BRIEF
Scan the data below for lines containing the string "reasoning" and give only how many there are.

====== GIVEN INFORMATION ======

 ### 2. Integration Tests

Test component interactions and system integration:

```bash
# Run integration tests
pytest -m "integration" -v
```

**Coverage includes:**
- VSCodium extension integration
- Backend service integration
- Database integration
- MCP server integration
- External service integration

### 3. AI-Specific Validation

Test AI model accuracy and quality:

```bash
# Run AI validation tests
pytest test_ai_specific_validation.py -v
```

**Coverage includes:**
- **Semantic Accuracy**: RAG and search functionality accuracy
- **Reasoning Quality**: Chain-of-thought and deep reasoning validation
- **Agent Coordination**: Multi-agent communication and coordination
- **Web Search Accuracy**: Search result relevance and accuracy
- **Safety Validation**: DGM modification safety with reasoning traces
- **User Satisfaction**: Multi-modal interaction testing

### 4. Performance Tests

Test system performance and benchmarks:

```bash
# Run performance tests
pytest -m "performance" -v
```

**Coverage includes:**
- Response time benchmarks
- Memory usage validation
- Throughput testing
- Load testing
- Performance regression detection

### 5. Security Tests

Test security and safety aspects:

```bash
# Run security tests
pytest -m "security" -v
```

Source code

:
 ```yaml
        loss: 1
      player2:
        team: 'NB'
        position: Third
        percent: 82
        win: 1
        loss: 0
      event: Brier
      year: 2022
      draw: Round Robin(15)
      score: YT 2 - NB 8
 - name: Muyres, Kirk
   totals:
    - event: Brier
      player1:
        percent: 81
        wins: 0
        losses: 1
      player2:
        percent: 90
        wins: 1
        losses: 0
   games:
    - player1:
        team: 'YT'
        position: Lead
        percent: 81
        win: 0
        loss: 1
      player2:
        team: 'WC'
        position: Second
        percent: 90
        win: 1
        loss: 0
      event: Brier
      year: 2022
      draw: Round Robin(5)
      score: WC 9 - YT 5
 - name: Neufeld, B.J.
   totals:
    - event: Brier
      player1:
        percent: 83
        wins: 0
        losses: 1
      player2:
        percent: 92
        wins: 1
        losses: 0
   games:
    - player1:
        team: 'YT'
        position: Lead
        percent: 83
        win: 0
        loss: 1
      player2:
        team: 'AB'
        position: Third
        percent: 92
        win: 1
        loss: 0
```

======

SOLVED EXERCISE
2